– Ты рано встал или поздно лег.
– Поздно лег, – сознался я.
Он неодобрительно засопел.
– Хочу сказать тебе кое-что, хотя, пожалуй, это ничего не изменит.
– Я и сам собирался.
Он поджал губы, как корпящий над сметой начальник, который понял, что придется уволить лучшего работника.
– Элис и я решили пожениться.
– Мы с Элис, – поправил он, пытаясь скрыть удивление.
– Как, вы тоже?
Мы оба улыбнулись. Помню, я еще подумал, что он отлично держится.
– Это любовь?
Над этим вопросом мой мозг тщетно бился все утро.
– Для нее – да. Для меня – не уверен, но, скажи, кто может знать точно?
На самом деле я знал наверняка, но подумал, что, наголову разбив его в финале, должен хотя бы дать подержать в руках кубок. Теперь до меня дошло, хоть я не очень-то ломал голову, почему Джерард с таким упорством преследовал Элис. Ему и раньше случалось без памяти влюбляться и терпеть неудачи. Тогда он брал пример с младшего брата легендарного шотландца Роберта Брюса, который только взглянул на английские войска и счел за благо сложить оружие и открыть торговлю табаком в Лите. Я не хочу сказать, что Джерард тоже начал торговать табаком. Просто он сдавался без боя. И в случае с Элис его нечестивое упрямство объяснялось не тем, что он потерял девушку своей мечты, а тем, что досталась она мне. Говоря аллегорически, мне вручили долгожданный аттестат эмоциональной зрелости, я сдал экзамен, я завоевал девушку, а не она подобрала меня. Джерард завидовал моему счастью.
Поэтому, если я говорил, что не так уж счастлив с Элис, и мы сошлись только потому, что время пришло, и вместе, возможно, будем очень несчастны, то лишь затем, чтобы взять ее в жены с благословения Джерарда или хотя бы без его проклятия. Слишком она хороша собой, чтобы ему было приятно видеть нас вместе.
– Она девушка, она здесь, она красива и любит меня. Мне тридцать два года. Долго думать нечего, надо брать. Какая разница, люблю я ее или нет? Испытание я прошел и теперь могу спокойно жить дальше.

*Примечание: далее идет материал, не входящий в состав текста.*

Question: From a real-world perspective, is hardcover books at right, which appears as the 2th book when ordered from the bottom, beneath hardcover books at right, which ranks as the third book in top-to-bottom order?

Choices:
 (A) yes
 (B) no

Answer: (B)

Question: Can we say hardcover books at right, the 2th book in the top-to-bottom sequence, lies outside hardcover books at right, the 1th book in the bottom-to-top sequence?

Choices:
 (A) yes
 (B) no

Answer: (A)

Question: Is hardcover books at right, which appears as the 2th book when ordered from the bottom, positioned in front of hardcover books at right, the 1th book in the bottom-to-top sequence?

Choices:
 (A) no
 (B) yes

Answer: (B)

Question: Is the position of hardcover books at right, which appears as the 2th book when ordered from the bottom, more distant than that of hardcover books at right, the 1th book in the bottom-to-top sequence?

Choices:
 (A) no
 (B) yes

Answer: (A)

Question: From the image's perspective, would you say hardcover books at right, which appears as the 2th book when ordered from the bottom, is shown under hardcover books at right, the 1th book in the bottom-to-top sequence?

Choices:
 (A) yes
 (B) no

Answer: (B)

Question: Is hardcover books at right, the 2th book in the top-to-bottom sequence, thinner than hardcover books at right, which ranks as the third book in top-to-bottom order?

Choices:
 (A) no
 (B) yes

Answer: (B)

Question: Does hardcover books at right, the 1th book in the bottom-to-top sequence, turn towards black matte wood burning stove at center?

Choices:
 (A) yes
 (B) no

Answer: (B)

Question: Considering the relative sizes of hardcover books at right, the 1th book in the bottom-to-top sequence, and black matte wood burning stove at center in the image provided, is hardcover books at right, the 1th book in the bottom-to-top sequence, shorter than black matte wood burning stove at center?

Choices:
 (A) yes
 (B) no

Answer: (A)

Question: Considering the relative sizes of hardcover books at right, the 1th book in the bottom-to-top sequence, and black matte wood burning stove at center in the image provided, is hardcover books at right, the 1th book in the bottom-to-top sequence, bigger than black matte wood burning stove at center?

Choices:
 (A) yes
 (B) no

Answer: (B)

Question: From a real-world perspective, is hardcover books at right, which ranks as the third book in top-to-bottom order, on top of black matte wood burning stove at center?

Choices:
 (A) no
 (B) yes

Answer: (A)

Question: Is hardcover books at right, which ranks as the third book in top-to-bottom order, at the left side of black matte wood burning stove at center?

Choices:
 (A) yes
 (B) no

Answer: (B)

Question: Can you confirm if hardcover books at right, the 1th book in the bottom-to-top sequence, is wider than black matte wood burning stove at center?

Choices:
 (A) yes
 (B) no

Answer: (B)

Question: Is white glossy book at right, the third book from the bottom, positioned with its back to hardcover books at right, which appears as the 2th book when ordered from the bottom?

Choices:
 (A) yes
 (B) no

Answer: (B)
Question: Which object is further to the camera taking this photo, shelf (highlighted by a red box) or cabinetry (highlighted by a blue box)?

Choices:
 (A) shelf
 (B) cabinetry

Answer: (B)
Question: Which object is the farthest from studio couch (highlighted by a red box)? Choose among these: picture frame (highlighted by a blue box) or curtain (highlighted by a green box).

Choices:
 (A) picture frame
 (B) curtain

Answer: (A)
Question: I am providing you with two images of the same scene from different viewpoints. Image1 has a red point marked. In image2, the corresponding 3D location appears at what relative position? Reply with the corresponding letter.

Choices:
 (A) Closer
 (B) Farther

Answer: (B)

Он сел на диван, злорадно прищурился, как ведьма при виде Белоснежки, надкусившей яблоко.
– Если все так ужасно и бесцветно, ты, кажется, это заслужил.
– Дошло наконец. – Я внутренне усмехнулся, если такое вообще возможно.

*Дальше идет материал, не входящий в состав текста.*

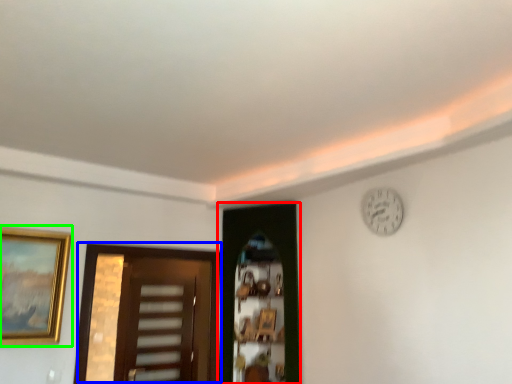
Question: Considering the real-world distances, which object is farthest from door (highlighted by a red box)? door (highlighted by a blue box) or picture frame (highlighted by a green box)?

Choices:
 (A) door
 (B) picture frame

Answer: (A)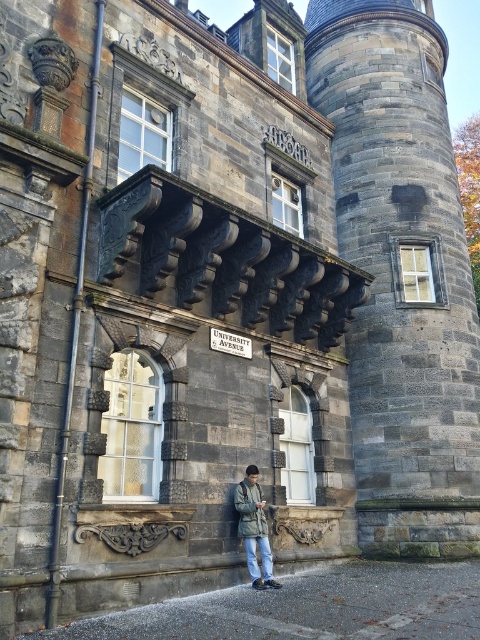
Question: Among these objects, which one is nearest to the camera?

Choices:
 (A) green matte jacket at center
 (B) dark gray stone tower at center

Answer: (A)

Question: Can you confirm if dark gray stone tower at center is wider than green matte jacket at center?

Choices:
 (A) no
 (B) yes

Answer: (B)

Question: Which point appears farthest from the camera in this image?

Choices:
 (A) (242, 484)
 (B) (359, 60)

Answer: (B)

Question: Is dark gray stone tower at center bigger than green matte jacket at center?

Choices:
 (A) no
 (B) yes

Answer: (B)

Question: From the image, what is the correct spatial relationship of dark gray stone tower at center in relation to green matte jacket at center?

Choices:
 (A) right
 (B) left

Answer: (A)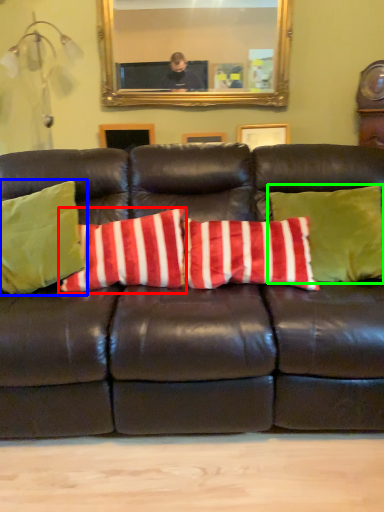
Question: Which is farther away from pillow (highlighted by a red box)? pillow (highlighted by a blue box) or pillow (highlighted by a green box)?

Choices:
 (A) pillow
 (B) pillow

Answer: (B)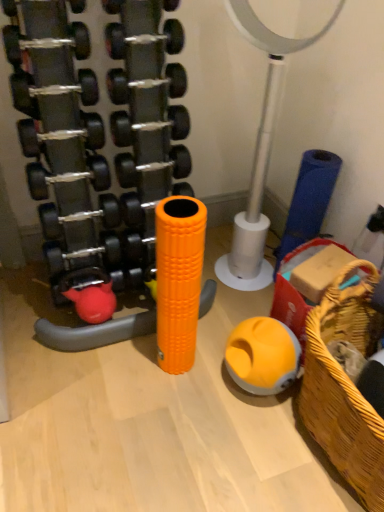
Question: Considering the positions of woven wood basket at lower right and rubberized yellow ball at center, which appears as the second toy when viewed from the left, in the image, is woven wood basket at lower right bigger or smaller than rubberized yellow ball at center, which appears as the second toy when viewed from the left,?

Choices:
 (A) big
 (B) small

Answer: (A)

Question: Is woven wood basket at lower right taller or shorter than rubberized yellow ball at center, which ranks as the 1th toy in right-to-left order?

Choices:
 (A) short
 (B) tall

Answer: (B)

Question: Which object is the farthest from the woven wood basket at lower right?

Choices:
 (A) metallic silver basketball hoop at center
 (B) rubberized yellow ball at center, which appears as the second toy when viewed from the left
 (C) orange foam roller at center, the 2th toy positioned from the right

Answer: (A)

Question: Which object is the farthest from the woven wood basket at lower right?

Choices:
 (A) metallic silver basketball hoop at center
 (B) orange foam roller at center, the 2th toy positioned from the right
 (C) rubberized yellow ball at center, which ranks as the 1th toy in right-to-left order

Answer: (A)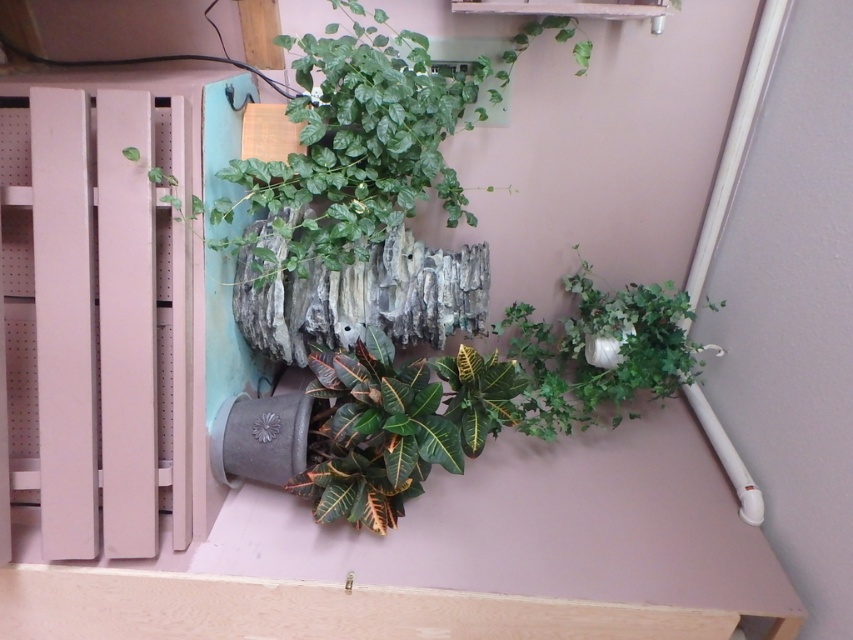
You are an interior designer arranging plants in a room. You have two plants to place on a shelf that is 14 inches wide. The plants must be placed so that they are at least 1 inch apart from each other. Can both plants, the green leafy plant at upper center and the green matte plant at center, fit on the shelf?

The green leafy plant at upper center is 13.56 inches from the green matte plant at center. Since the shelf is 14 inches wide and the plants need to be at least 1 inch apart, the total required space would be 13.56 inches plus 1 inch, totaling 14.56 inches. This exceeds the shelf width of 14 inches, so both plants cannot fit on the shelf.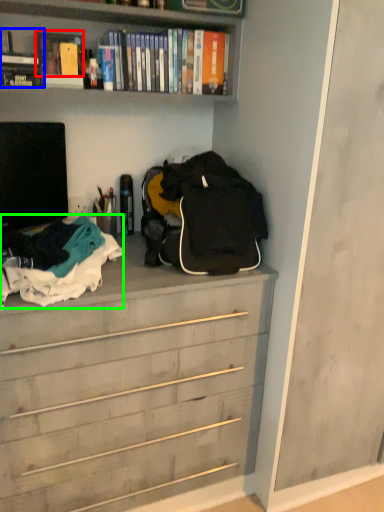
Question: Considering the real-world distances, which object is farthest from book (highlighted by a red box)? book (highlighted by a blue box) or clothing (highlighted by a green box)?

Choices:
 (A) book
 (B) clothing

Answer: (B)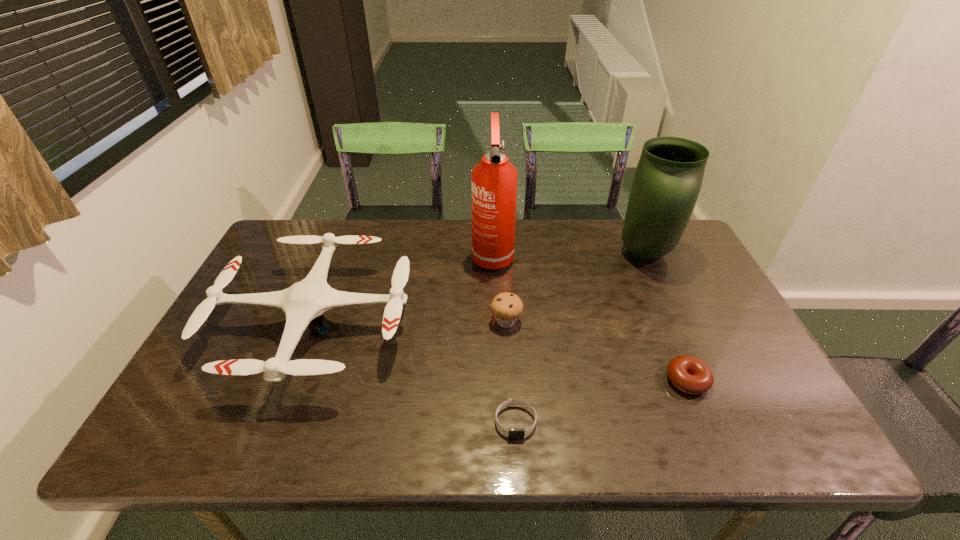
Locate an element on the screen. This screenshot has height=540, width=960. vacant space positioned 0.380m on the back of the third shortest object is located at coordinates (500, 230).

This screenshot has height=540, width=960. I want to click on vacant region located 0.090m on the back of the doughnut, so click(x=668, y=335).

You are a GUI agent. You are given a task and a screenshot of the screen. Output one action in this format:
    pyautogui.click(x=<x>, y=<y>)
    Task: Click on the fire extinguisher present at the far edge
    The width and height of the screenshot is (960, 540).
    Given the screenshot: What is the action you would take?
    pyautogui.click(x=494, y=180)

I want to click on vase at the far edge, so (x=669, y=175).

Where is `object that is at the near edge`? This screenshot has width=960, height=540. object that is at the near edge is located at coordinates (513, 433).

Locate an element on the screen. object situated at the left edge is located at coordinates (303, 303).

Find the location of `vase that is at the right edge`. vase that is at the right edge is located at coordinates (669, 175).

Identify the location of doughnut that is at the right edge. (689, 374).

In order to click on object that is at the far right corner in this screenshot , I will do `click(669, 175)`.

The height and width of the screenshot is (540, 960). What are the coordinates of `vacant area at the far edge` in the screenshot? It's located at (470, 236).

– Все равно я решил ничего ей не говорить.
Он скорбно уставился на свои ботинки, будто желая сказать: «Милые мои, никого-то у вас нет теперь, кроме друг друга».

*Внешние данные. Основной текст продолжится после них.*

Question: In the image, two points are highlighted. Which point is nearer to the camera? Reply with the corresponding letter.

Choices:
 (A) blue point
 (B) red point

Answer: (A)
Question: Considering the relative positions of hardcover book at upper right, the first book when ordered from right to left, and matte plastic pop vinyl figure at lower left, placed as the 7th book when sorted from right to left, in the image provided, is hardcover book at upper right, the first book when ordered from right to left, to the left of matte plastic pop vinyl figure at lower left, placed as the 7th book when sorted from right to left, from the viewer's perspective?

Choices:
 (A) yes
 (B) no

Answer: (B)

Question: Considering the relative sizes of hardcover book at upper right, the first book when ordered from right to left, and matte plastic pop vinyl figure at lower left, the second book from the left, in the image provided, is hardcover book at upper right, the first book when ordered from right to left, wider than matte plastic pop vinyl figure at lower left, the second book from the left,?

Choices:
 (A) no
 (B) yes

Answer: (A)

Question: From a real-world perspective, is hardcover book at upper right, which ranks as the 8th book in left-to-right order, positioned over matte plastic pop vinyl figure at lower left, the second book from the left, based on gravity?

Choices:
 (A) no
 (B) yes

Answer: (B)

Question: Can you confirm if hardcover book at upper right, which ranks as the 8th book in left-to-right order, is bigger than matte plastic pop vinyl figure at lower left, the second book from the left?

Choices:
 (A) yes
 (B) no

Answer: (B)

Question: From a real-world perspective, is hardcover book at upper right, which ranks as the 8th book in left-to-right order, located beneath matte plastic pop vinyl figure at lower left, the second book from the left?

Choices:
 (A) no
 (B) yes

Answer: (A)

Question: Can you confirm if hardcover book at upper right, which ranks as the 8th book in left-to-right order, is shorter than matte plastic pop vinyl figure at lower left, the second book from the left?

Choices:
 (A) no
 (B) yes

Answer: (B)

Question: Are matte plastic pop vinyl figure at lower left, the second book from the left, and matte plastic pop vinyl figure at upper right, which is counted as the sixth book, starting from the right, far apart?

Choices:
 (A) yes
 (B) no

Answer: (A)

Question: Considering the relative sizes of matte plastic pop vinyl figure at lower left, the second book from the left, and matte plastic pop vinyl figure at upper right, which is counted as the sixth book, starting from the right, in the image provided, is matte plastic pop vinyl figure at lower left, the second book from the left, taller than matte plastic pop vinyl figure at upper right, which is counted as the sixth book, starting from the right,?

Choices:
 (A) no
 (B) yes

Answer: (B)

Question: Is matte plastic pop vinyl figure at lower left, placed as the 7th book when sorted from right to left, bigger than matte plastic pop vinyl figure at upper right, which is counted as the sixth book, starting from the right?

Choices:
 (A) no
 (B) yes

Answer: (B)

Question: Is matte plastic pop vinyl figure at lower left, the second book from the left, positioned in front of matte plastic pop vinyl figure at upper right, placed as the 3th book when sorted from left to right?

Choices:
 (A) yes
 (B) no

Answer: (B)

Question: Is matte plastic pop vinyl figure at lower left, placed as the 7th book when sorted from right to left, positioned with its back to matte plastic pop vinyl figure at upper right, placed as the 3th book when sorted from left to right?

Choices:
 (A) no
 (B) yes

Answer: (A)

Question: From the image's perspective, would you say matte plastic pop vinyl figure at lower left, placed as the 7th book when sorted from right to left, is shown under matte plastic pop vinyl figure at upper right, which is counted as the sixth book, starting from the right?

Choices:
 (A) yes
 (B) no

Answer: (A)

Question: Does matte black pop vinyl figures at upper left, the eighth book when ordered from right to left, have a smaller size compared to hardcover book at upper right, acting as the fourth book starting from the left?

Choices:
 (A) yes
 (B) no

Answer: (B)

– Когда сегодня ты догнал меня на мотоцикле, в тебе было что-то такое, будто ты понял, что любовь и брак – вещи действительно серьезные. Обычно для тебя это пустой звук, поэтому сейчас я решил оставить тебя в покое. Думаешь, я ревную, да так оно и есть, но только потому, что ты ее не ценишь. Для тебя сойдет любая. А мне так редко кто-то нравится. Ты неразборчив, а я – очень.
Мне показалось, что это я уже когда-то слышал. Джерард забрался с ногами на диван.
– Поэтому когда я подумал, что у вас все по-настоящему, то хотел отпустить ее. Но теперь вижу: для тебя это простой расчет. Пожалуй, стоило бы сказать ей?
Он вскинул голову, всем своим видом показывая: может, я беден, но гордость и у меня имеется. Мое чувство в этот момент было сродни глухому отчаянию, в которое я впадал, уча Джерарда водить машину. Если он помнил, как заезжать в гараж, то забывал правильно развернуться; вспомнив о развороте, тут же выбрасывал из головы все остальное. Я затаил дыхание.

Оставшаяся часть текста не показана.